++++ INFORMATION SUPPLIED

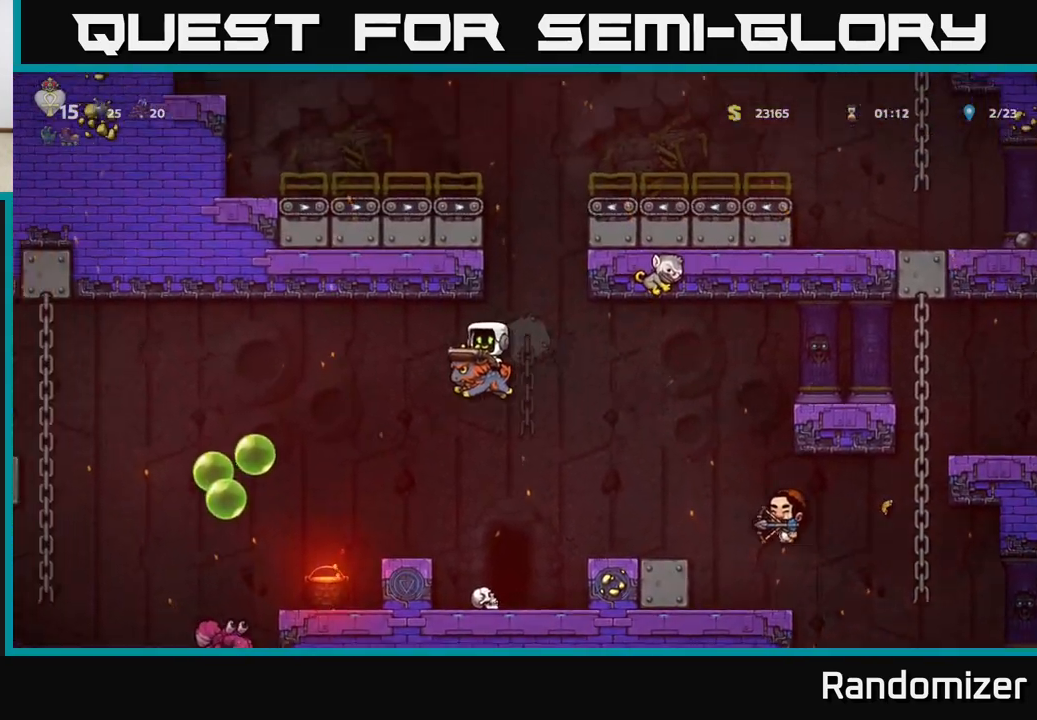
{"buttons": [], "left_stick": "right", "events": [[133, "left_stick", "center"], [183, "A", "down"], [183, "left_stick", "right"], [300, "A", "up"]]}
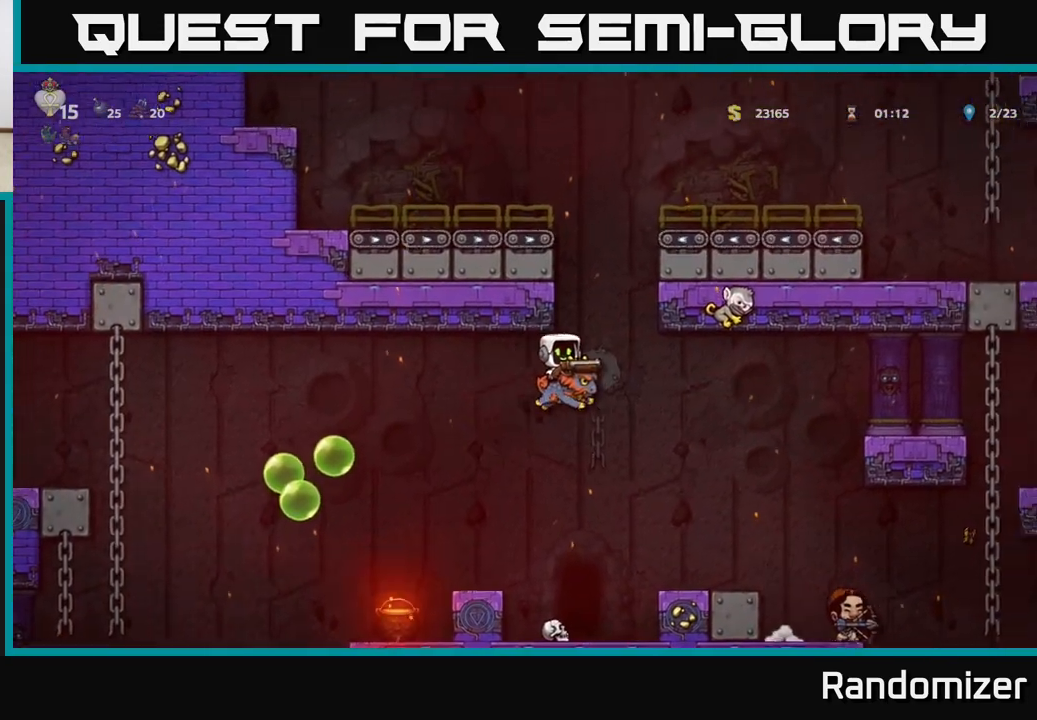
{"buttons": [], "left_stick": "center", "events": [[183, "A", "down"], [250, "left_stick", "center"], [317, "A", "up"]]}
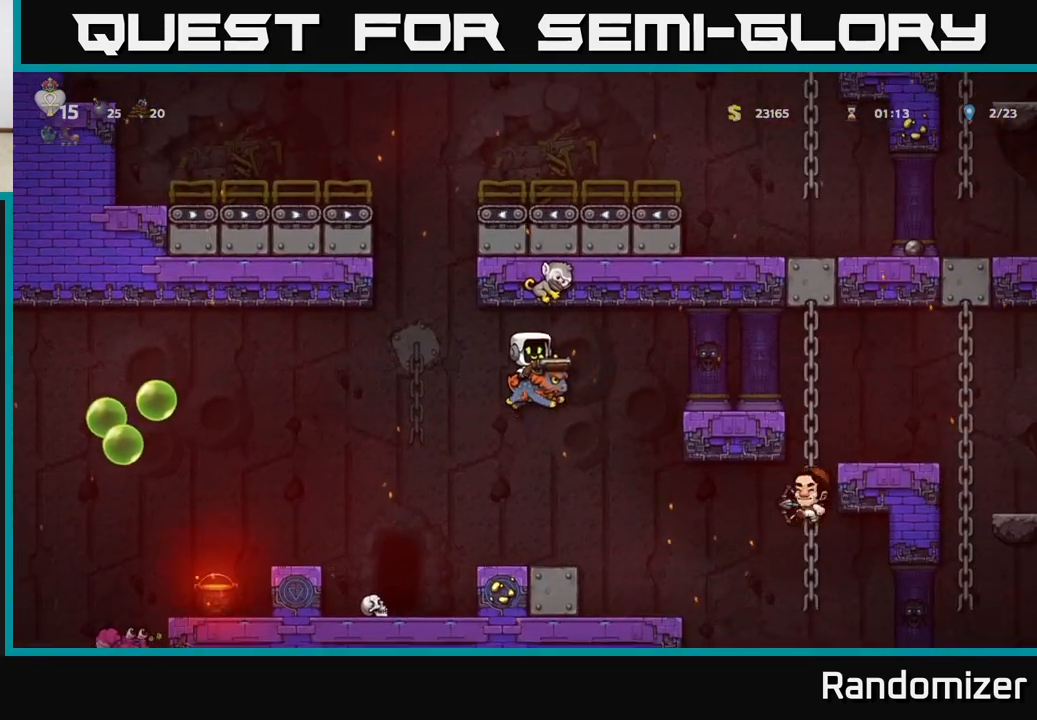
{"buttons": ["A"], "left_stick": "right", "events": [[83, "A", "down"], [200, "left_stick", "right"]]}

++++++++
++++ INFORMATION SUPPLIED

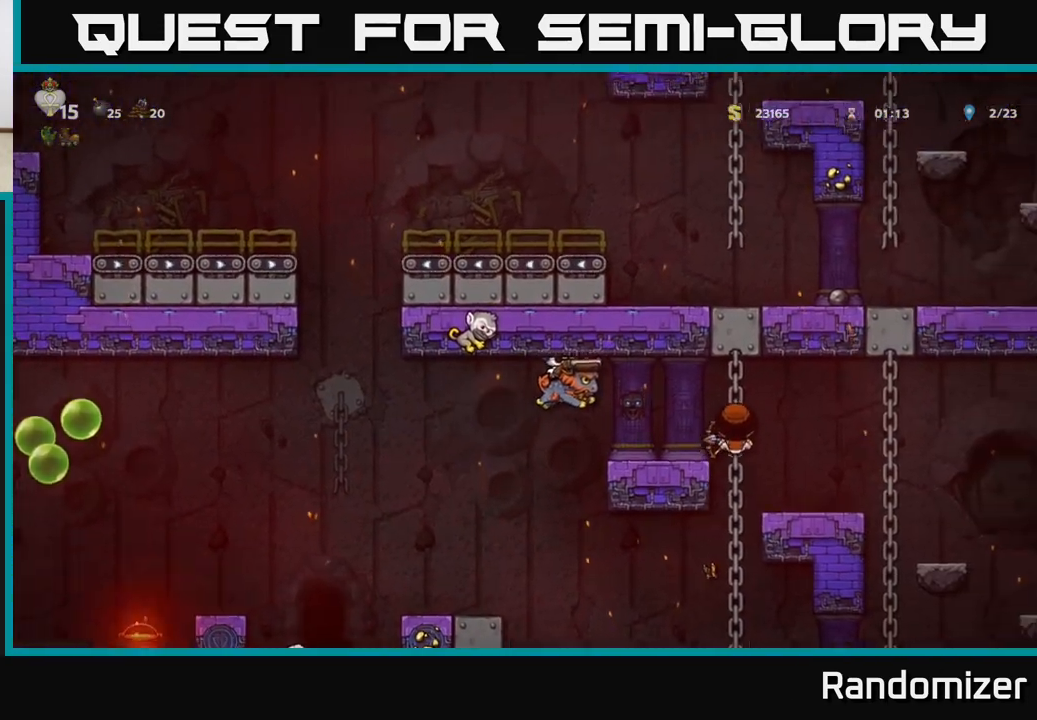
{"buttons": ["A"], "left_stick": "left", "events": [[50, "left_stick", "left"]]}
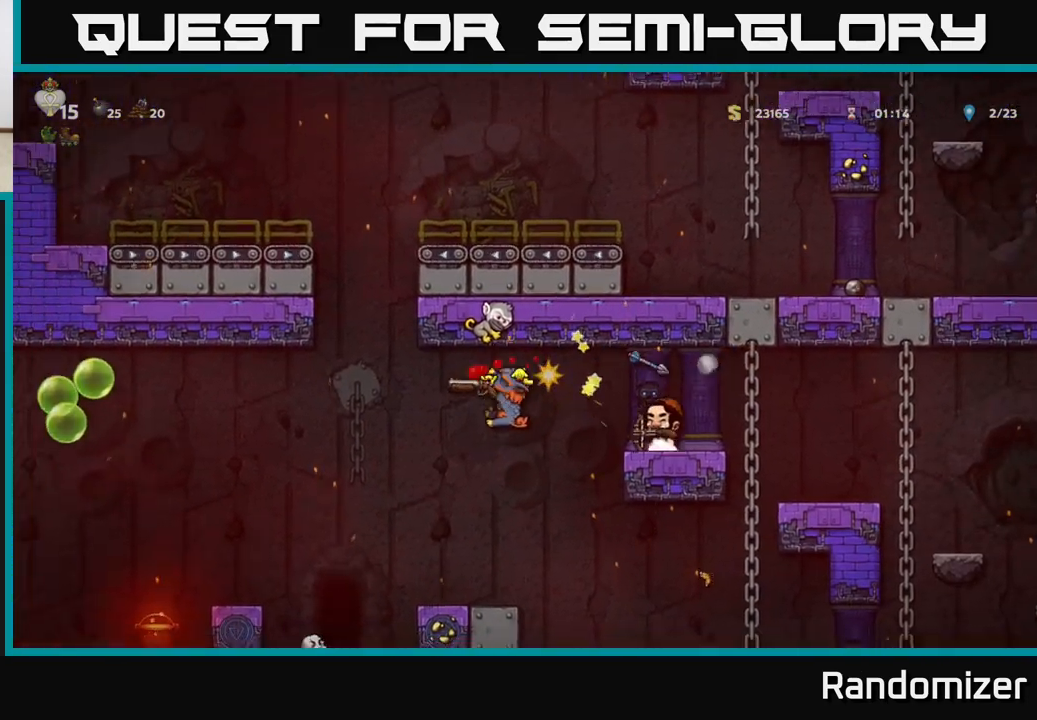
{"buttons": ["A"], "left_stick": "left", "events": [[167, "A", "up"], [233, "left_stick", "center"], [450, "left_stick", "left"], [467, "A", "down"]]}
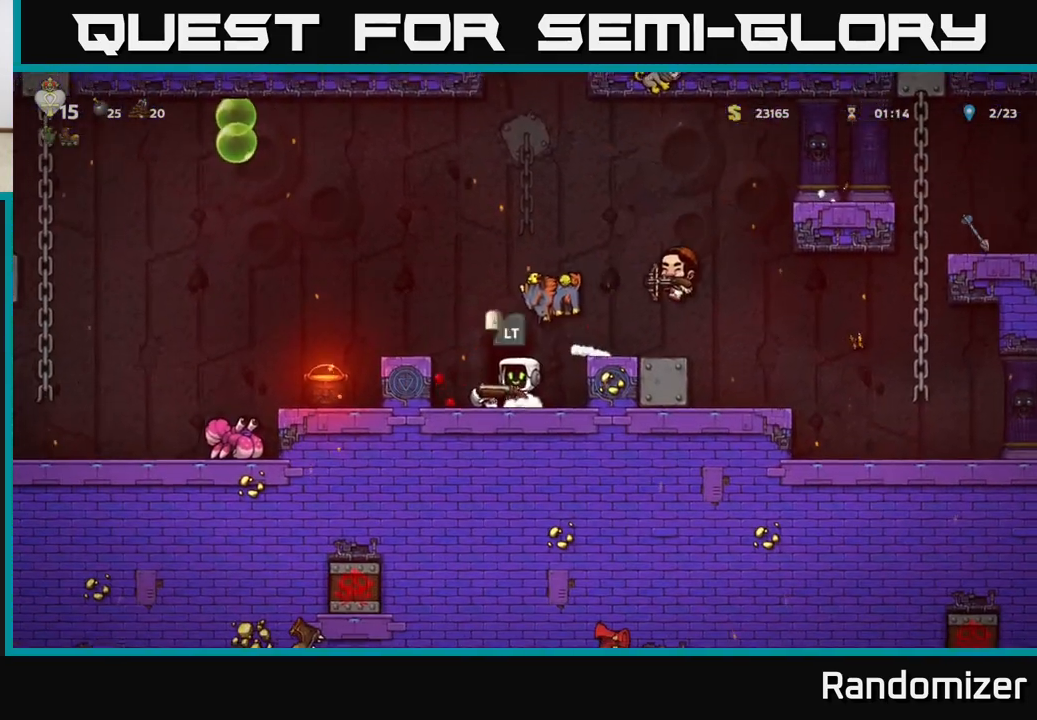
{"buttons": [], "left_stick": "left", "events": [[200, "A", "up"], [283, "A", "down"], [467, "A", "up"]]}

++++++++

> **EXERCISE AIM**: The word "right" may appear in lines of the entries. State how many lines hold it, as a number alone.

> **OUTPUT FOR THIS EXERCISE**: 2